- **What needs to be done**: Pull every line containing "кислота" from the entries.

- **Data for the task**:
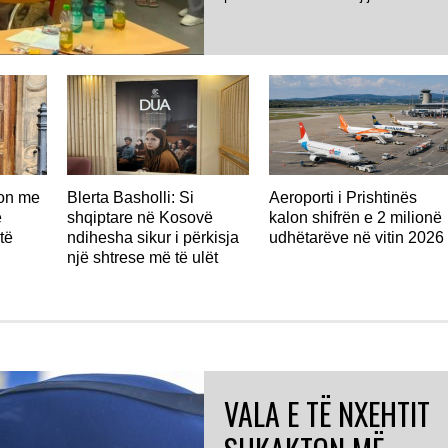
don me
Blerta Basholli: Si
Aeroporti i Prishtinës
ë
shqiptare në Kosovë
kalon shifrën e 2 milionë
të
ndihesha sikur i përkisja
udhëtarëve në vitin 2026
një shtrese më të ulët
VALA E TË NXEHTIT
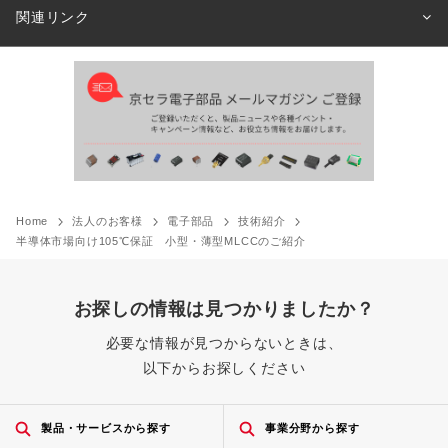
関連リンク
Home
法人のお客様
電子部品
技術紹介
半導体市場向け105℃保証 小型・薄型MLCCのご紹介
お探しの情報は見つかりましたか？
必要な情報が見つからないときは、
以下からお探しください
製品・サービスから探す
事業分野から探す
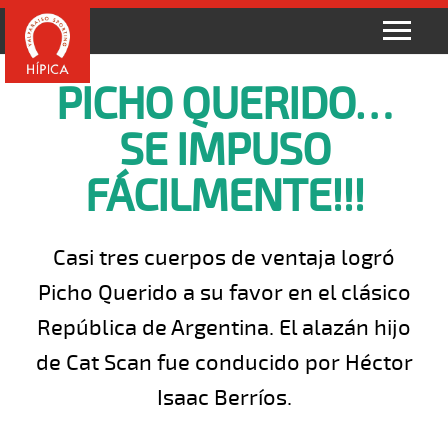
PICHO QUERIDO…
SE IMPUSO
FÁCILMENTE!!!
Casi tres cuerpos de ventaja logró
Picho Querido a su favor en el clásico
República de Argentina. El alazán hijo
de Cat Scan fue conducido por Héctor
Isaac Berríos.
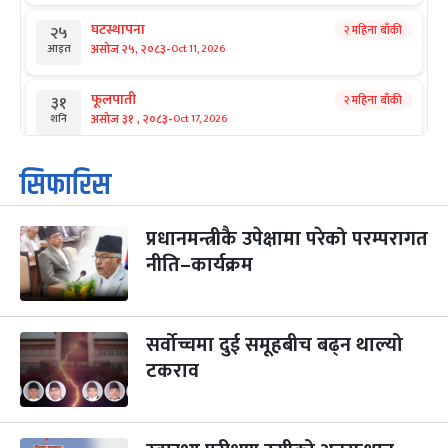
घटस्थापना
२ महिना बाँकी
२५
-
असोज २५, २०८३
Oct 11, 2026
आइत
फूलपाती
२ महिना बाँकी
३१
-
असोज ३१ , २०८३
Oct 17, 2026
शनि
कार्तिक सङ्क्रान्ति
२ महिना बाँकी
१
सिफारिस
-
कार्तिक १, २०८३
Oct 18, 2026
आइत
प्रधानमन्त्रीकै उपेक्षामा परेको परम्परागत
महानवमी
२ महिना बाँकी
३
-
नीति–कार्यक्रम
कार्तिक ३, २०८३
Oct 20, 2026
मंगल
विजयादशमी
२ महिना बाँकी
४
-
कार्तिक ४, २०८३
Oct 21, 2026
बुध
सर्वोच्चमा दुई समूहबीच बढ्न थाल्यो
टकराव
पापा‌ङ्कुशा एकादशी व्रत
२ महिना बाँकी
५
-
कार्तिक ५, २०८३
Oct 22, 2026
बिहि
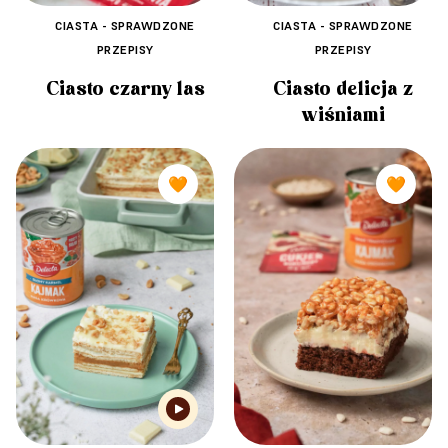
CIASTA - SPRAWDZONE
CIASTA - SPRAWDZONE
PRZEPISY
PRZEPISY
Ciasto czarny las
Ciasto delicja z
wiśniami
🧡
🧡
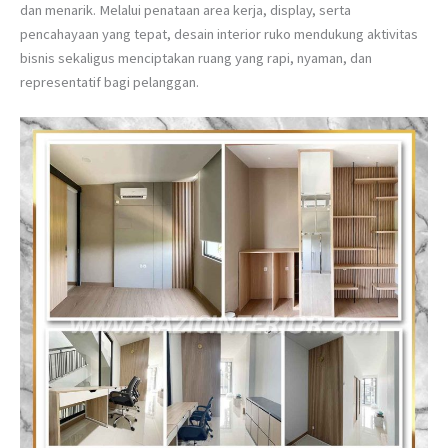
dan menarik. Melalui penataan area kerja, display, serta
pencahayaan yang tepat, desain interior ruko mendukung aktivitas
bisnis sekaligus menciptakan ruang yang rapi, nyaman, dan
representatif bagi pelanggan.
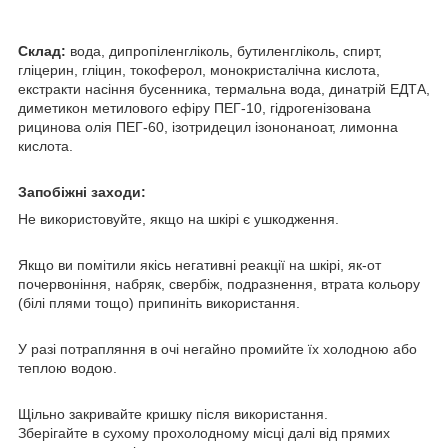
Склад:
вода, дипропіленгліколь, бутиленгліколь, спирт,
гліцерин, гліцин, токоферол, монокристалічна кислота,
екстракти насіння бусенника, термальна вода, динатрій ЕДТА,
диметикон метилового ефіру ПЕГ-10, гідрогенізована
рицинова олія ПЕГ-60, ізотридецил ізононаноат, лимонна
кислота.
Запобіжні заходи:
Не використовуйте, якщо на шкірі є ушкодження.
Якщо ви помітили якісь негативні реакції на шкірі, як-от
почервоніння, набряк, свербіж, подразнення, втрата кольору
(білі плями тощо) припиніть використання.
У разі потрапляння в очі негайно промийте їх холодною або
теплою водою.
Щільно закривайте кришку після використання.
Зберігайте в сухому прохолодному місці далі від прямих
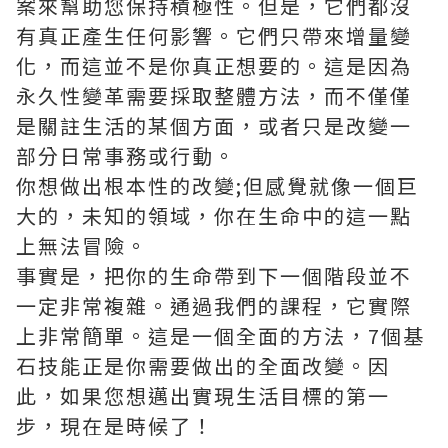
案來幫助您保持積極性。但是，它們都沒
有真正產生任何影響。它們只帶來增量變
化，而這並不是你真正想要的。這是因為
永久性變革需要採取整體方法，而不僅僅
是關註生活的某個方面，或者只是改變一
部分日常事務或行動。
你想做出根本性的改變;但感覺就像一個巨
大的，未知的領域，你在生命中的這一點
上無法冒險。
事實是，把你的生命帶到下一個階段並不
一定非常複雜。通過我們的課程，它實際
上非常簡單。這是一個全面的方法，7個基
石技能正是你需要做出的全面改變。因
此，如果您想邁出實現生活目標的第一
步，現在是時候了！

- **Exercise solution**:
гліцерин, гліцин, токоферол, монокристалічна кислота,
кислота.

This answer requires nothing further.